Processing of tentatives/unknowns

sneumann commented 10 years ago

Issue by schymane from Monday Oct 28, 2013 at 13:42 GMT Originally opened as https://github.com/sneumann/RMassBank/issues/34

This relies on other discussions to set the tagging. TBC.

schymane commented 9 years ago

Talk about this after BioC release

schymane commented 9 years ago

Erik and I also discussed this today, a summary: Michele and I both feel that MetFrag in RMassBank is out of the scope, certainly for the moment. More fundamental things that need to be addressed first to enable RMassBank to even create tentative/unknown spectra suitable for upload to MassBank. Assuming the user knows why they want the spectra and how they identified it we need the right comment fields, the correct way to represent the results, what do we do without structures, how to skip the recalibration and formula annotation without a formula available ... (but still do this if we do have a formula but not structure). Case 1: we have a structure but it's not certain => this is only a comment in the MassBank record Case 2: we aren't exactly sure about the structure but we have a formula => can still perform most aspects of the workflow Case 3: we have an exact mass with a cool spectrum that we want to share with the world, but we can't identify it Strategy: RMassBank works off a compound list where the user gives SMILES (best case) or for tentatives/unknowns either a formula or mass along with a comment field and RMassBank takes this information and prepares the records as best it can (note, we probably need to deal with mixed lists...) Once we have the records there is absolutely nothing stopping anyone doing MetFrag on them ... we actually almost have all the bits and pieces ready but this is a different connection/scope and in my opinion the job of another package and not RMassBank at the moment.

- [Tasks to complete]:
1: Condense the paragraph of the RMassBank thread that begins "Erik and I also discussed this today" into a bulleted list that keeps its main facts.
2: In one to three sentences, explain why the RMassBank thread treats MetFrag as out of scope for RMassBank at the moment.
3: Resume the RMassBank thread, starting after its last comment.
This data is separate material from the RMassBank thread.

(Dataset records)
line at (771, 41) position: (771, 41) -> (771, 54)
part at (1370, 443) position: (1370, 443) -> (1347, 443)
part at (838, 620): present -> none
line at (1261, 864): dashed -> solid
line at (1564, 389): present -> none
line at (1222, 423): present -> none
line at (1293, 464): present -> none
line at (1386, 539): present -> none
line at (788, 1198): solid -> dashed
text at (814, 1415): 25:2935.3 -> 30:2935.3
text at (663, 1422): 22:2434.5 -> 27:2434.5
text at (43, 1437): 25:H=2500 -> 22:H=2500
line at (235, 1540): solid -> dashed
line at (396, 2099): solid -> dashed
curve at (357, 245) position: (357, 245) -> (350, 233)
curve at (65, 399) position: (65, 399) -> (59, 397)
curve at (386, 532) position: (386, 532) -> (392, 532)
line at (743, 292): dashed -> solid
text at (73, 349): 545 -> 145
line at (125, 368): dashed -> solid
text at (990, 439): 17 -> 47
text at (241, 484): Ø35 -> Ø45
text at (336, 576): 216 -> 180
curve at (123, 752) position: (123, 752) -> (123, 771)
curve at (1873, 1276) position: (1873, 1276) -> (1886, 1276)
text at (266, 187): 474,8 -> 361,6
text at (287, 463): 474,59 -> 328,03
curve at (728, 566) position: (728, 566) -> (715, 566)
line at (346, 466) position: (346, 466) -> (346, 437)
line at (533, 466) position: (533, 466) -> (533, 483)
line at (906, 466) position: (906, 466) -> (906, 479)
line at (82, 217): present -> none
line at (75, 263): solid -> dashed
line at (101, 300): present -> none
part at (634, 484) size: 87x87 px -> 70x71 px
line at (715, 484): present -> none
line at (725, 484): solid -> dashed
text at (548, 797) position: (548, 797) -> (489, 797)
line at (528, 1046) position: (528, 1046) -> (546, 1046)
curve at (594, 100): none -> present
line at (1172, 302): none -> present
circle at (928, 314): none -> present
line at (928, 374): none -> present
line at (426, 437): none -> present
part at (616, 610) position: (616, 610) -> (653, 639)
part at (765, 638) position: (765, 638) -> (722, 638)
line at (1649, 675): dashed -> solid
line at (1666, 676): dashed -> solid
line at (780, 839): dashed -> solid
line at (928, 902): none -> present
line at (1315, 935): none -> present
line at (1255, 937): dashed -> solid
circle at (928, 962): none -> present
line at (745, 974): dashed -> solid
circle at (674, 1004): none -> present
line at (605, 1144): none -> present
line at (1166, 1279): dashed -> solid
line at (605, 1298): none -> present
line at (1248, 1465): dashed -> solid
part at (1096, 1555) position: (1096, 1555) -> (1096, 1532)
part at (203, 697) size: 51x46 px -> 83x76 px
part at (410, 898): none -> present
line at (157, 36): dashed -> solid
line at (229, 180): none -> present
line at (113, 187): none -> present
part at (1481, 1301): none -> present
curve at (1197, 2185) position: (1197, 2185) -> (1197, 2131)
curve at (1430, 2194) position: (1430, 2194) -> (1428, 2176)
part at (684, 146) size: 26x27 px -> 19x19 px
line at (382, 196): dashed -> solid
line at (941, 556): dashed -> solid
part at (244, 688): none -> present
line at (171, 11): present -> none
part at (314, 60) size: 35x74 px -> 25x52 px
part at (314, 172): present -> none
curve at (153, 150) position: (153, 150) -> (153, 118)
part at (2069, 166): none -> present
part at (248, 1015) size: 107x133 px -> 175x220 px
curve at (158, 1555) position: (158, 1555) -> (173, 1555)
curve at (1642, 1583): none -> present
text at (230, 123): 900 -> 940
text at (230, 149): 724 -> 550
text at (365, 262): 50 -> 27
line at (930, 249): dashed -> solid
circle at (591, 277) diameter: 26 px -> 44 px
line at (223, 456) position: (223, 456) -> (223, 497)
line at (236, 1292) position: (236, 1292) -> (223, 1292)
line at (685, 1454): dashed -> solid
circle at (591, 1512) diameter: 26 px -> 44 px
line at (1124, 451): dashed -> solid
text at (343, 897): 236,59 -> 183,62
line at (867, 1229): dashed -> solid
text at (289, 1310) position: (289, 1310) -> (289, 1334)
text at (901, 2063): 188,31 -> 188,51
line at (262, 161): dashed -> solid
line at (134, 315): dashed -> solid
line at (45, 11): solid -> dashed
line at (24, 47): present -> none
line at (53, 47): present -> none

- [Answers for the tasks]:
1:
- Erik and the writer discussed the issue. Michele and the writer both consider MetFrag in RMassBank out of scope for now.
- More basic work must come first so RMassBank can create tentative/unknown spectra suitable for upload to MassBank. This assumes the user knows why they want the spectra and how they identified them.
- That work needs:
  - the right comment fields
  - a correct way to represent results
  - handling for records without structures
  - a way to skip recalibration and formula annotation when no formula is available, while still doing them when there is a formula but no structure
- Case 1: a structure exists but is uncertain, so this is only a comment in the MassBank record.
- Case 2: the structure is unsure but the formula is known, so most of the workflow can still run.
- Case 3: there is an exact mass with a spectrum worth sharing, but no identification.
- Strategy: RMassBank works from a compound list. The user gives SMILES in the best case, or a formula or mass plus a comment field for tentatives/unknowns. RMassBank then prepares the records as best it can. Mixed lists will probably need handling.
- Nothing stops anyone from running MetFrag on the finished records. Most of the pieces are nearly ready, but that is a different connection/scope and, in the writer's view, the job of another package.

2: More fundamental things must be addressed first before RMassBank can even create tentative/unknown spectra suitable for upload to MassBank. Running MetFrag on the resulting records is also a different connection/scope, which the writer sees as the job of another package rather than RMassBank.

3:
ermueller commented 8 years ago

So, this is theoretically finished, but it needs cleanup and stuff like that. Docs are already in there, but this is all subject to change, since I already typed up a list for myself on where to clean up some code.

You'll all get a mail today with everything, I'll just test this a bit more and then type up some instructions.

Also, add a vignette for tentatives/unknowns? I feel that we have to. But I'd make that a separate issue.

EDIT: Just to clarify, I'll push the "unclean" version for now - the cleanup stuff would take quite some time.

schymane commented 8 years ago

Great! I agree that we need a vignette and that it should be a separate issue. Look forward to testing it ;)

ermueller commented 8 years ago

I hope you all read this, since my uni mailserver half-crashed 5 minutes ago:

I forgot the attachment in my mail, but you can install the package from git from my master branch. https://github.com/ermueller/RMassBank

schymane commented 8 years ago

Minor feedback to your email point 3: @ermueller a) If you want to process unknowns you need an additional column "m/z" with your target m/z. => Michele and I would be very happy if you take "mz" instead of "m/z" to avoid ugly conversion issues downstream.

ermueller commented 8 years ago

No problem, I'll rework that. Can both be valid? :)

Also, I'll probably autodetect what you can do with a certain compound list and give the user an output when the list is loaded. Something like "This compoundlist can be used for the following retrieval methods: standard, tentative"

Also, I'll save that somewhere internally and make workflow retrieval methods unable if the compoundlist loaded is not appropriate. Sounds good?

schymane commented 8 years ago

I’m just trying to wrap my head around your way of building it, because I envisaged doing it all together. Two conceptually challenging bits: We’ll have to transfer the recalibration to the tentatives and unknowns from the standard workflow We have the problem that we now have several runs for one dataset and this is a teeny tiny problem at the record generation stage because the list file is overwritten, see #145. I’m out of time for now but can get you more feedback tonight or tomorrow.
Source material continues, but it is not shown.